(Entries drawn from a collection)
-- Opening Marker --

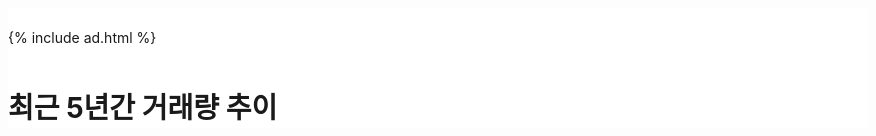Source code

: 
<br>
{% include ad.html %}
<br>

# 최근 5년간 거래량 추이


<div style="width:100%;">
    <canvas id="deal_progress" height="200"></canvas>
</div>

<script>
new Chart(document.getElementById("deal_progress"), {
    type: 'line',
    data: {
        labels: ['201501','201502','201503','201504','201505','201506','201507','201508','201509','201510','201511','201512','201601','201602','201603','201604','201605','201606','201607','201608','201609','201610','201611','201612','201701','201702','201703','201704','201705','201706','201707','201708','201709','201710','201711','201712','201801','201802','201803','201804','201805','201806','201807','201808','201809','201810','201811','201812','201901','201902','201903','201904','201905','201906','201907','201908','201909','201910','201911','201912','202001'],
        datasets: [{
            label: '매매',
            pointRadius: 1,
            data: [45, 33, 63, 66, 47, 45, 38, 35, 36, 31, 21, 11, 10, 13, 20, 22, 16, 17, 19, 22, 24, 23, 25, 29, 21, 21, 32, 22, 38, 24, 13, 29, 26, 20, 18, 19, 22, 24, 27, 19, 21, 15, 14, 23, 14, 21, 18, 27, 22, 16, 22, 22, 23, 22, 19, 19, 24, 24, 22, 19, 6],
            borderColor: "rgba(255, 201, 14, 1)",
            backgroundColor: "rgba(255, 201, 14, 0.5)",
            fill: false,
            lineTension: 0
        },{
            label: '전월세',
            pointRadius: 1,
            data: [7, 7, 14, 10, 9, 10, 15, 16, 9, 13, 16, 13, 11, 17, 16, 20, 16, 18, 13, 6, 19, 13, 15, 14, 15, 16, 11, 14, 18, 8, 11, 12, 13, 10, 10, 13, 14, 8, 12, 17, 20, 14, 9, 15, 9, 15, 8, 20, 21, 16, 15, 11, 14, 12, 13, 11, 15, 20, 17, 12, 3],
            borderColor: "rgba(0, 141, 185, 1)",
            backgroundColor: "rgba(0, 141, 185, 0.5)",
            fill: false,
            lineTension: 0
        }
        ]
    },
    options: {
        responsive: true,
        title: {
            display: false
        },
        tooltips: {
            mode: 'index',
            intersect: false
        },
        hover: {
            mode: 'nearest',
            intersect: true
        },
        scales: {
            xAxes: [{
                display: true,
                scaleLabel: {
                    display: true,
                    labelString: '년/월'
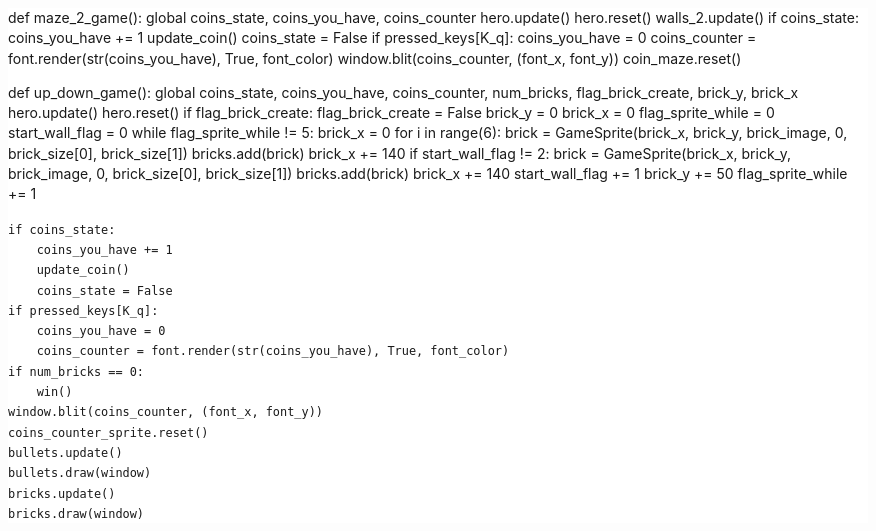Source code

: 
def maze_2_game():
    global coins_state, coins_you_have, coins_counter
    hero.update()
    hero.reset()
    walls_2.update()
    if coins_state:
        coins_you_have += 1
        update_coin()
        coins_state = False
    if pressed_keys[K_q]:
        coins_you_have = 0
        coins_counter = font.render(str(coins_you_have), True, font_color)
    window.blit(coins_counter, (font_x, font_y))
    coin_maze.reset()


def up_down_game():
    global coins_state, coins_you_have, coins_counter, num_bricks, flag_brick_create, brick_y, brick_x
    hero.update()
    hero.reset()
    if flag_brick_create:
        flag_brick_create = False
        brick_y = 0
        brick_x = 0
        flag_sprite_while = 0
        start_wall_flag = 0
        while flag_sprite_while != 5:
            brick_x = 0
            for i in range(6):
                brick = GameSprite(brick_x, brick_y, brick_image, 0, brick_size[0], brick_size[1])
                bricks.add(brick)
                brick_x += 140
            if start_wall_flag != 2:
                brick = GameSprite(brick_x, brick_y, brick_image, 0, brick_size[0], brick_size[1])
                bricks.add(brick)
                brick_x += 140
                start_wall_flag += 1
            brick_y += 50
            flag_sprite_while += 1

    if coins_state:
        coins_you_have += 1
        update_coin()
        coins_state = False
    if pressed_keys[K_q]:
        coins_you_have = 0
        coins_counter = font.render(str(coins_you_have), True, font_color)
    if num_bricks == 0:
        win()
    window.blit(coins_counter, (font_x, font_y))
    coins_counter_sprite.reset()
    bullets.update()
    bullets.draw(window)
    bricks.update()
    bricks.draw(window)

-- Closing Marker --

# Directive:
How many lines in the data contain the string "backgroundColor"? Count them and reply with the number alone.

# Answer to this exercise:
2